Over the last few winters, spates of bad weather have caused major disruption to businesses across the UK with an estimated cost to the UK economy of £230 million per day of disruption. Darryll Thomas, employment lawyer at The Wilkes Partnership, advises that employers should consider implementing a Bad Weather Policy so that employees clearly understand what is expected of them in such circumstances and what the ramifications are if they are unable to attend work due to extreme adverse weather.
Traditionally there appears to be a culture within much of the UK whereby employees consider such weather events to be an opportunity to take a ‘duvet day’ for which they will receive full salary. However, the fact of the matter is that employees are not automatically entitled to pay if they are unable to get into work due to bad weather.
Darryll explains that a sensibly drafted Bad Weather Policy would go some way to dispelling any myth that employees can take paid time off and provide advance clarification to the work force as to the employer’s expectations in these circumstances.
The fundamental principle of any such policy would be that in the first instance employees are required to make reasonable efforts to attend work. This may include attending a different office that is more easily accessible.
Employers should also be as flexible as possible in their approach and where possible should consider allowing employees to work remotely from home. This is becoming more and more feasible nowadays, with the increased use of blackberries, accessibility of work emails from home computers and laptops, and other mobile devices. It may also be reasonable to allow employees to take annual leave at short notice or even unpaid leave.
Where an employer feels that the policy is being abused they could introduce disciplinary sanctions to counteract this, where for example it is clear that the employee has failed to make any effort to attend work. The employer will need to be careful to ensure that they are consistent in their approach in this respect.
They will also need to consider the personal circumstances of each employee. Some may live in a very accessible area close to their workplace, others may live some distance away or in more rural locations. Darryll explains that ultimately an employer has a duty of care towards the health and safety of its employees and if through threats of disciplinary sanctions, employees are unreasonably forced to make potentially hazardous journeys then this may expose the employer to risk.

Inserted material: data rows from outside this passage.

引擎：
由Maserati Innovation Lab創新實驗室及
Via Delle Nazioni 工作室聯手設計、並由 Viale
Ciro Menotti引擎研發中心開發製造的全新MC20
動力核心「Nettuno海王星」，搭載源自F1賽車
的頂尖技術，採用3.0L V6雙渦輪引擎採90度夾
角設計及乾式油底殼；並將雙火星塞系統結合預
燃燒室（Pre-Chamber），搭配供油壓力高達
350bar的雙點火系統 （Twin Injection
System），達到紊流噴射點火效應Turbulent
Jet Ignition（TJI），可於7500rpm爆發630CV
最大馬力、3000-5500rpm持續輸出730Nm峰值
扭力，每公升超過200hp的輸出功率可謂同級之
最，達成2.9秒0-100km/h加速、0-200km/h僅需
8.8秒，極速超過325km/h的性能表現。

Additionally it should be noted that employees have the right to reasonable unpaid time off to care for various dependants in emergency situations and not be subjected to any detriment in employment as a result. As such an employee with young children whose school has closed due to the conditions is likely to be entitled to time off to care for them. Strictly speaking, the right to time off is unpaid but not all employers will take this approach. If the employer pays, it is important that it adopts a consistent approach to all staff including those without children.
Darryll advises that whilst there will never be a perfect solution to the disruption caused by bad weather to the workplace, good planning and communication by the employer will go some way to alleviating the situation when it does arise.